Menurut Mas Madji, penyerahan uang mahar dari cabang ke pusat, sebenarnya tidak harus uang logam yang dijadikan mahar dalam acara pengesahan. Agar efesien, bisa diganti dan ditranfer lewat bank, yang penting total nominalnya sama dengan jumlah calon warga yang mengikuti pengesahan. “Semua uang mahar masuk kas pusat. Itu hak pusat,” tegasnya.
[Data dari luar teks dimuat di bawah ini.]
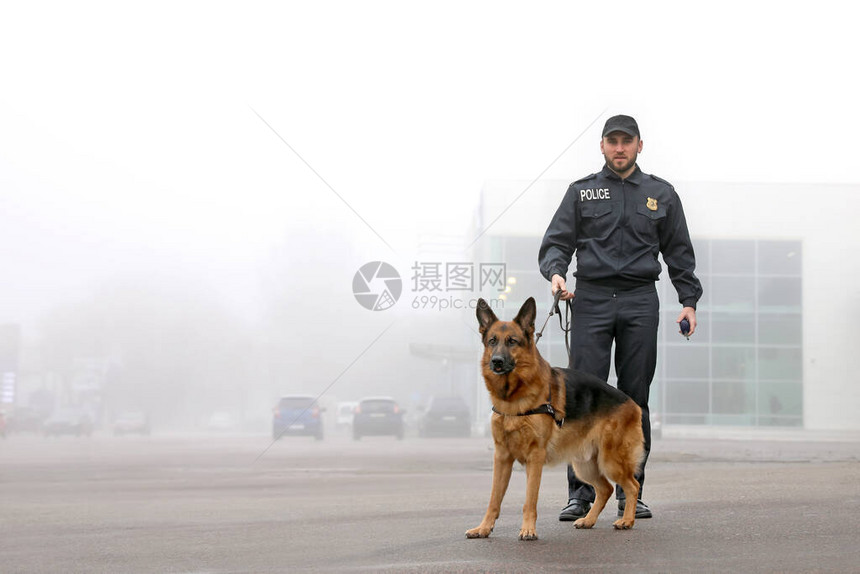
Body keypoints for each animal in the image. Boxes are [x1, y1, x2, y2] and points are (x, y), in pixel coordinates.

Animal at [466, 296, 640, 540]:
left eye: (512, 341)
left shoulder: (535, 457)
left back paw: (627, 520)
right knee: (605, 489)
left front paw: (528, 530)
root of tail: (632, 403)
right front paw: (483, 528)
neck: (514, 397)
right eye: (492, 341)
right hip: (585, 465)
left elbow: (530, 499)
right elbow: (494, 499)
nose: (497, 362)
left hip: (610, 461)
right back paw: (588, 520)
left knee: (632, 486)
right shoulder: (501, 457)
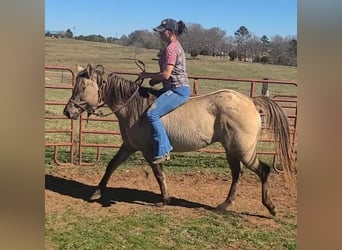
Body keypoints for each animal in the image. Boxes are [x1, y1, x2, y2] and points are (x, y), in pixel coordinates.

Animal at [62, 63, 294, 216]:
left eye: (82, 88)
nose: (67, 111)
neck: (135, 108)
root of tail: (251, 101)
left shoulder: (149, 150)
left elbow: (159, 174)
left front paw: (164, 200)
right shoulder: (129, 146)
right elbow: (111, 166)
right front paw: (96, 192)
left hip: (243, 151)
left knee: (263, 171)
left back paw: (270, 207)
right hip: (232, 151)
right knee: (237, 174)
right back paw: (224, 205)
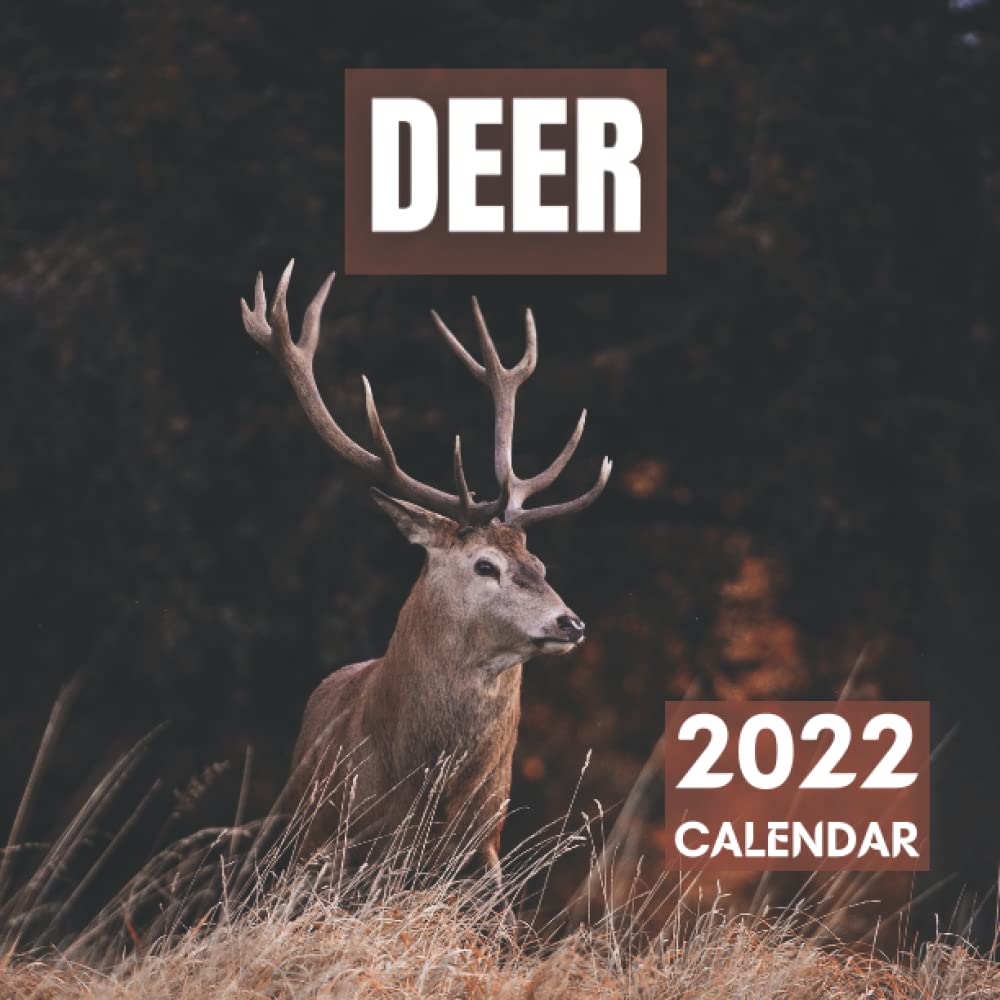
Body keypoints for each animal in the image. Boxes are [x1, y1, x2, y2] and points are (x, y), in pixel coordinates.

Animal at [240, 261, 611, 900]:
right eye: (484, 564)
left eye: (539, 563)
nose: (570, 622)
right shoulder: (339, 844)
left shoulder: (483, 850)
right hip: (295, 827)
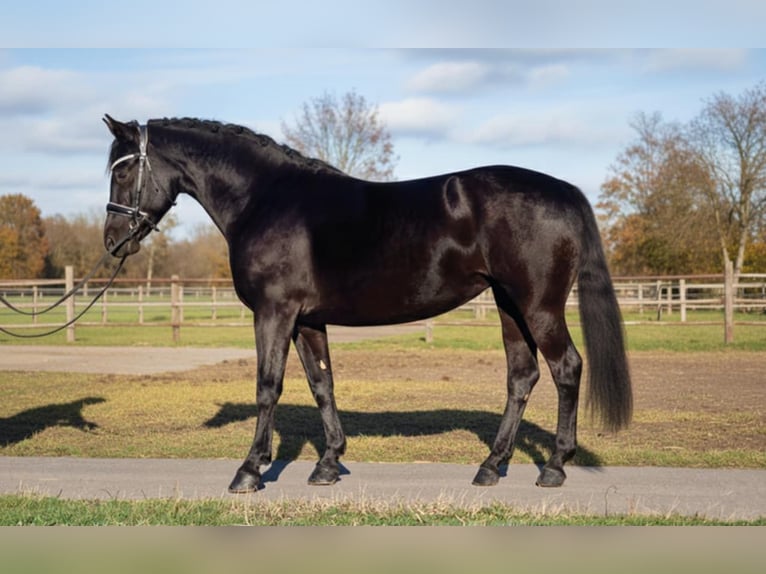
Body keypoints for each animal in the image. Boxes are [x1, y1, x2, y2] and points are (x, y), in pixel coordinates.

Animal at [102, 115, 632, 493]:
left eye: (123, 169)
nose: (111, 240)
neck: (265, 199)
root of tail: (563, 190)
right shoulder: (306, 320)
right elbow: (322, 384)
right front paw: (328, 464)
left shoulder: (275, 313)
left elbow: (268, 387)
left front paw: (250, 471)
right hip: (509, 306)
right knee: (522, 376)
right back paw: (490, 465)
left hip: (538, 306)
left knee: (566, 368)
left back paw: (555, 466)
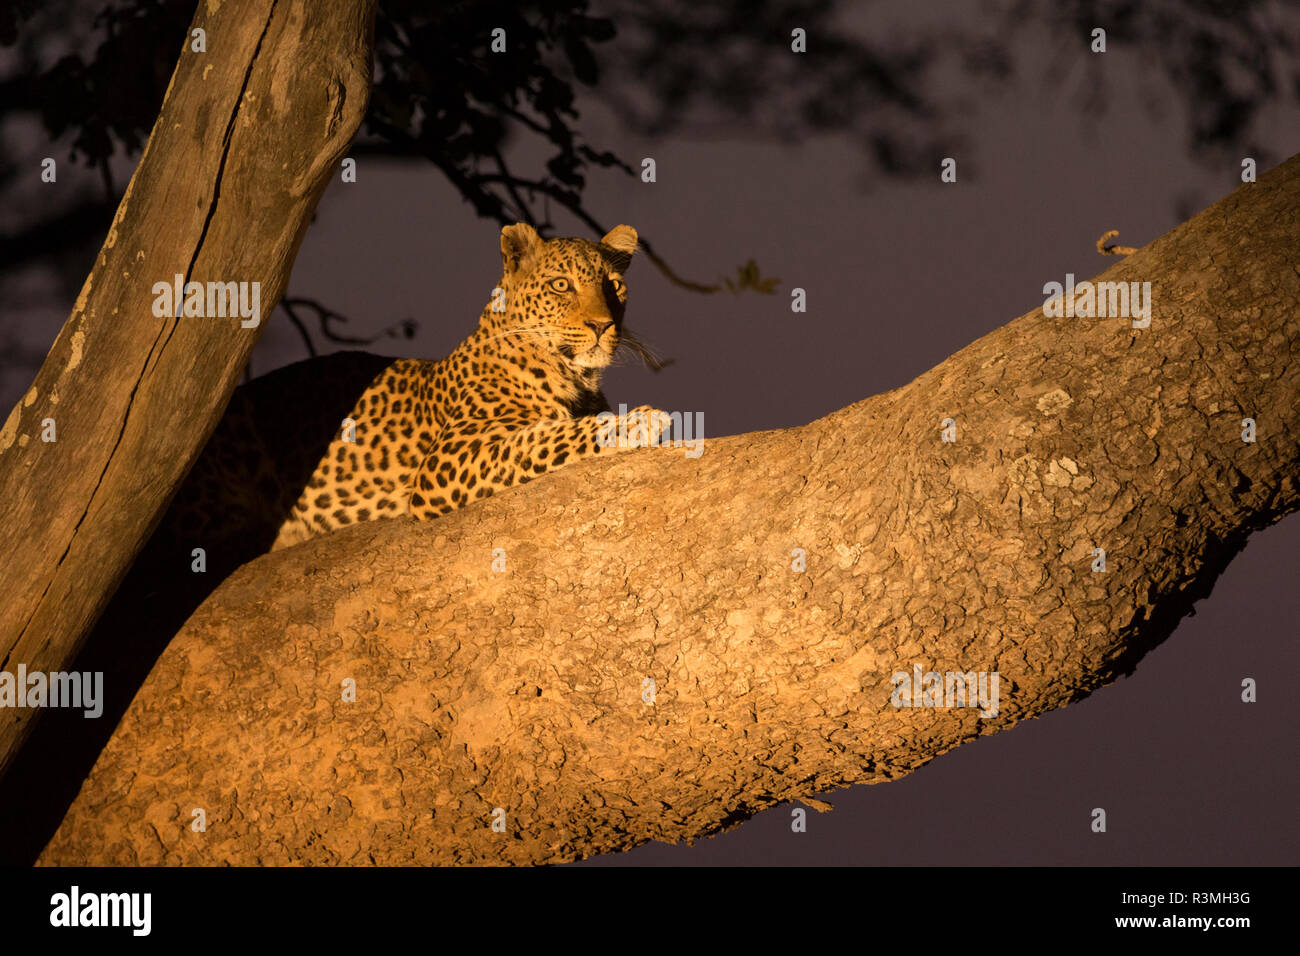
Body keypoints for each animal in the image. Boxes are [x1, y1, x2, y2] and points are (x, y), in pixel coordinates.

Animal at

Di era kepimpinan Mas Madji, sekalipun uang mahar murni hak pusat, cabang wajib menyetorkannya ke kas pusat, tapi dalam pelaksanaannya cukup fleksibel. Bagi cabang yang pada tahun berjalan membutuhkan biaya banyak untuk mendukung kegiatan, uang mahar tersebut bisa diminta kembali ke cabang. Syaratnya, mengajukan surat permohonan resmi dengan menunjukkan bukti-bukti akurat penggunaan dana.
Lebih ditegaskan lagi, sebenarnya besarnya nilai mahar yang harus diserahkan calon warga ke organisasi tidak harus sama dengan nominal yang tertulis pada sisi uang logam yang dijadikan syarat pengesahan. Bagi calon warga yang kaya raya, bisa saja ia memberi mahar lebih besar. Misalnya, satu keping logam diganti satu juta, hingga mahar yang diserahkan ke pusat nilai totalnya jadi tiga puluh enam juta. “Asal dia ikhlas membantu organisasi, gak apa apa itu,” jelas Mas Madji.
Dalam perkembangannya, uang mahar yang dikumpulkan sedikit demi sedikit oleh pengurus pusat, terbukti membuahkan manfaat cukup besar. Disamping bisa dijadikan sumber pembiayaan kegiatan organisasi, juga bisa untuk membeli sejumlah aset tak bergerak seperti membeli tanah, membangun padepokan dan lain sebagainya. Sebagian uang mahar yang didapat dari warga baru, terutama untuk warga baru pengesahan di Pusat Madiun, hingga saat ini masih disimpan di Padepokan Setia Hati Terate. Pengurus Pusat menyediakan ruangan khusus yang diperuntukkan “Gudang Uang Mahar”. Barang tersebut dikemas dalam karung, disusun bertumpuk tumpuk, hingga terlihat sebagai gunung uang mahar. Ingin lihat?